Allies are partners who deserve to be consulted and treated with respect. Instead, Mr Trump bullies and insults everyone the US is supposed to be able to rely on in a crisis – most recently, the crown prince of Saudi Arabia, and the prime ministers of Japan and Britain.
Such arguments have no bearing on Mr Trump, who only ever sees international relations as a zero-sum game, be that in matters of trade or security. Indeed, the lesson of the Iran war is that the US really does need its allies in order to be fully successful.
Although the president’s Nato scepticism has grown exceptionally virulent in recent days, it isn’t new. Even in his time as a private citizen, and in his first presidential term, he was, in his own words, “never swayed by Nato”. He claims that he “always knew [it was] a paper tiger”. He thinks – rightly – that most of his allies don’t spend enough on their own defence; and wrongly, that Europe is in danger of “civilisational erasure”.
In any case, the disengagement of the US from Nato was clearly presaged by members of the Trump administration at last year’s Munich Security Conference, and again in the latest US National Security Strategy (NSS). Nato was there to stop Russia; now the US, according to the NSS, doesn’t consider Russia to be a threat. President Trump’s latest words are shocking, but they should come as no surprise.
In literal terms, it would be near-impossible for the president to pull America out of Nato. Sensing the danger in 2023, Congress passed the National Defence Authorisation Act, which requires specific approval by a supermajority of the Senate. That, however, would not prevent the US from “quiet quitting” – moving the nuclear warheads out, withdrawing troops from Germany, or just ignoring Article 5 duties to defend, for example, Estonia.
Dramatic as the headlines are, Europe is precisely where it was before the Iran war started – contemplating how it is going to defend itself.

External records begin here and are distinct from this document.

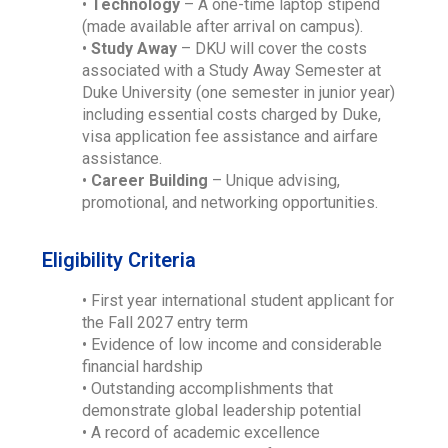
•
Technology
– A one-time laptop stipend
(made available after arrival on campus).
•
Study Away
– DKU will cover the costs
associated with a Study Away Semester at
Duke University (one semester in junior year)
including essential costs charged by Duke,
visa application fee assistance and airfare
assistance.
•
Career Building
– Unique advising,
promotional, and networking opportunities.
Eligibility Criteria
• First year international student applicant for
the Fall 2027 entry term
• Evidence of low income and considerable
financial hardship
• Outstanding accomplishments that
demonstrate global leadership potential
• A record of academic excellence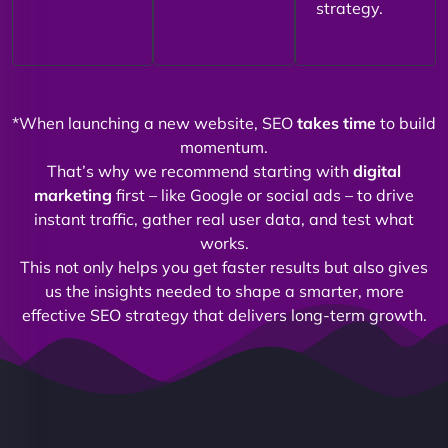
strategy.
*When launching a new website, SEO
takes time
to build
momentum.
That’s why we recommend starting with
digital
marketing
first – like Google or social ads – to drive
instant traffic, gather real user data, and test what
works.
This not only helps you get faster results but also gives
us the insights needed to shape a smarter, more
effective SEO strategy that delivers long-term growth.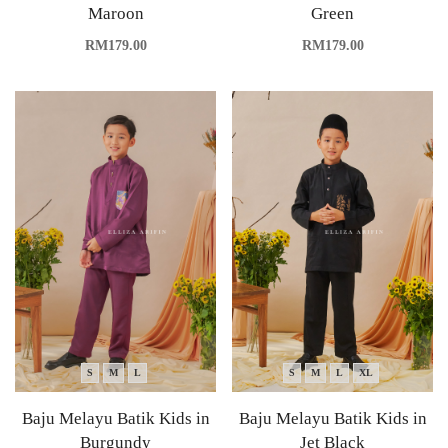
Maroon
Green
RM
179.00
RM
179.00
S
M
L
S
M
L
XL
Baju Melayu Batik Kids in
Baju Melayu Batik Kids in
Burgundy
Jet Black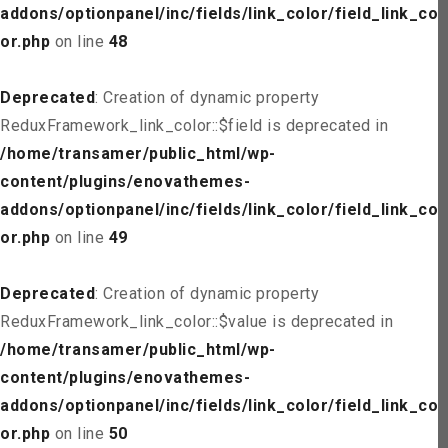
addons/optionpanel/inc/fields/link_color/field_link_col
or.php
on line
48
Deprecated
: Creation of dynamic property
ReduxFramework_link_color::$field is deprecated in
/home/transamer/public_html/wp-
content/plugins/enovathemes-
addons/optionpanel/inc/fields/link_color/field_link_col
or.php
on line
49
Deprecated
: Creation of dynamic property
ReduxFramework_link_color::$value is deprecated in
/home/transamer/public_html/wp-
content/plugins/enovathemes-
addons/optionpanel/inc/fields/link_color/field_link_col
or.php
on line
50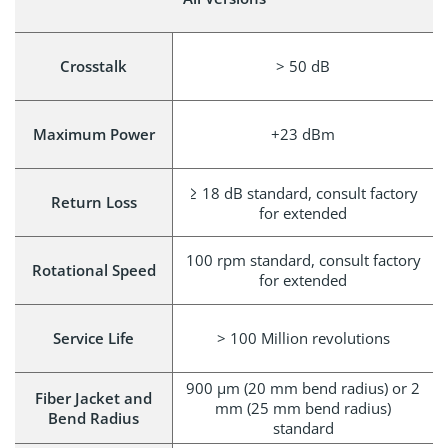
Crosstalk
> 50 dB
Maximum Power
+23 dBm
≥ 18 dB standard, consult factory
Return Loss
for extended
100 rpm standard, consult factory
Rotational Speed
for extended
Service Life
> 100 Million revolutions
900 μm (20 mm bend radius) or 2
Fiber Jacket and
mm (25 mm bend radius)
Bend Radius
standard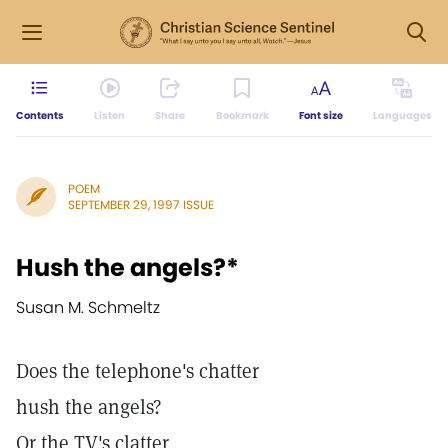
Contents
Listen
Share
Bookmark
Font size
Languages
POEM
SEPTEMBER 29, 1997 ISSUE
Hush the angels?*
Susan M. Schmeltz
Does the telephone's chatter
hush the angels?
Or the TV's clatter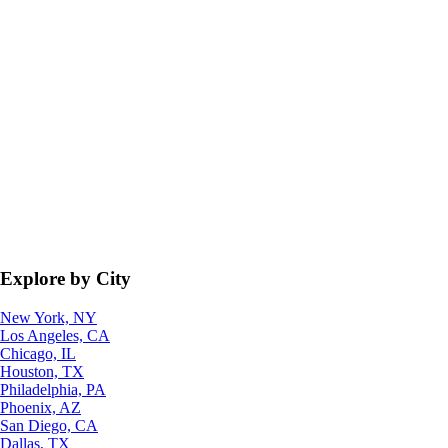
Explore by City
New York, NY
Los Angeles, CA
Chicago, IL
Houston, TX
Philadelphia, PA
Phoenix, AZ
San Diego, CA
Dallas, TX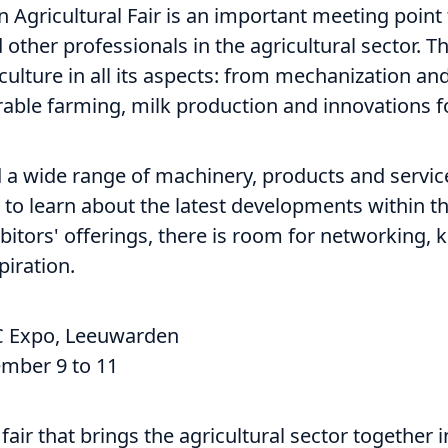
Agricultural Fair is an important meeting point 
other professionals in the agricultural sector. T
culture in all its aspects: from mechanization an
able farming, milk production and innovations fo
ind a wide range of machinery, products and servi
 to learn about the latest developments within th
ibitors' offerings, there is room for networking,
piration.
 Expo, Leeuwarden
mber 9 to 11
fair that brings the agricultural sector together i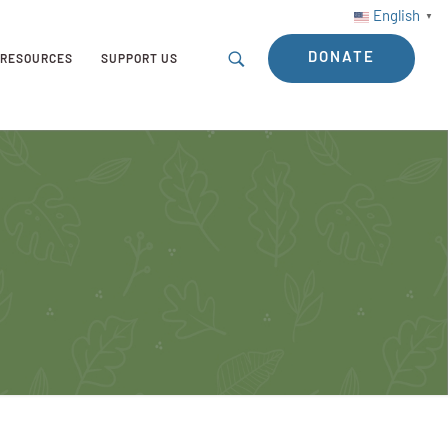
English
▼
DONATE
RESOURCES
SUPPORT US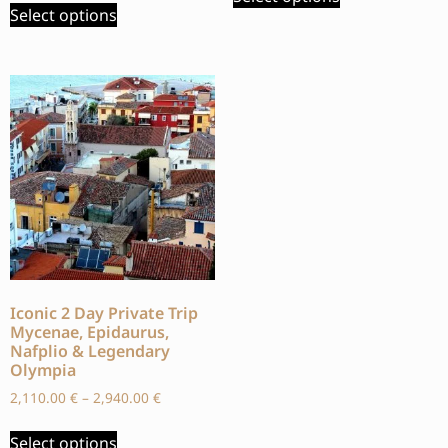
Select options
Iconic 2 Day Private Trip
Mycenae, Epidaurus,
Nafplio & Legendary
Olympia
2,110.00
€
–
2,940.00
€
Select options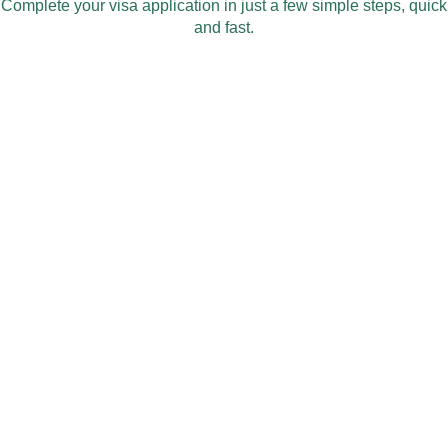
Complete your visa application in just a few simple steps, quick
and fast.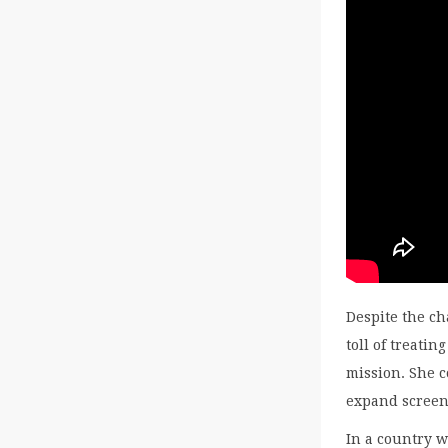
Despite the c
toll of treat
mission. She c
expand screen
In a country 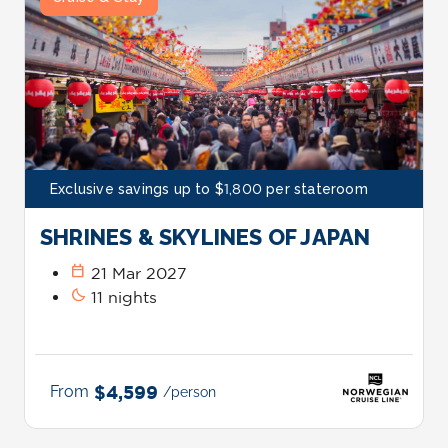
Exclusive savings up to $1,800 per stateroom
SHRINES & SKYLINES OF JAPAN
calendar_today
21 Mar 2027
bedtime
11 nights
From
$4,599
/person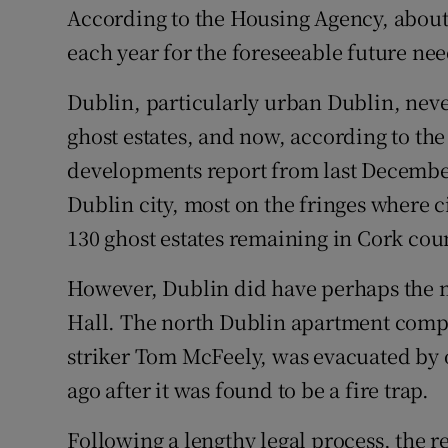
According to the Housing Agency, about
each year for the foreseeable future nee
Dublin, particularly urban Dublin, nev
ghost estates, and now, according to th
developments report from last December,
Dublin city, most on the fringes where 
130 ghost estates remaining in Cork cou
However, Dublin did have perhaps the mo
Hall. The north Dublin apartment compl
striker Tom McFeely, was evacuated by o
ago after it was found to be a fire trap.
Following a lengthy legal process, the r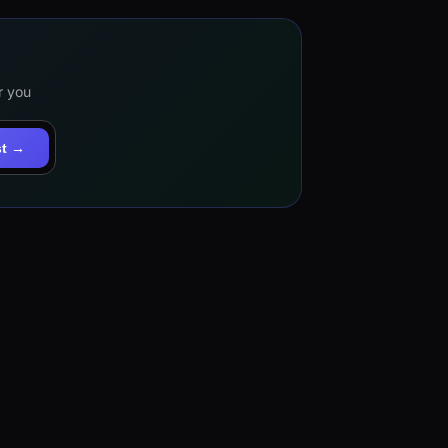
r you
st →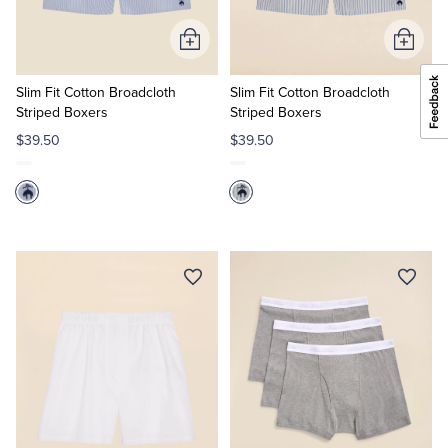
Add
Add
to
to
Cart
Cart
Slim Fit Cotton Broadcloth
Slim Fit Cotton Broadcloth
Striped Boxers
Striped Boxers
$39.50
$39.50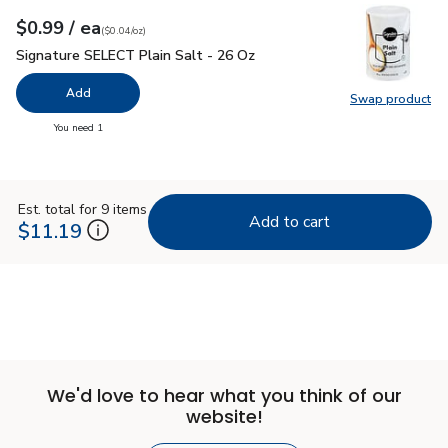
each
$0.99
/ ea
Your price
$0.04
per
$0.99
ounce
(
$0.04/oz
)
Signature SELECT Plain Salt - 26 Oz
$0.99
Signature SELECT Plain Salt - 26 Oz
Add
Swap product
Swap pr
you have 0 selected
You need 1
Est. total for 9 items
Add to cart
$11.19
We'd love to hear what you think of our
website!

The tragedy is that, with likeminded allies such as Canada, South Korea, Australia and Japan, an even wider global alliance of free medium-sized and smaller powers – one that was even more powerful, both economically and technologically – could be forged.
What has been equally clear for too long is that these disparate states, even within the relatively small expanse of the European continent, have lacked the political will to share sovereignty and spend the money required to achieve collective security. Depressingly, an effective European Defence Community – a kind of Euro-Nato – feels as far away as ever.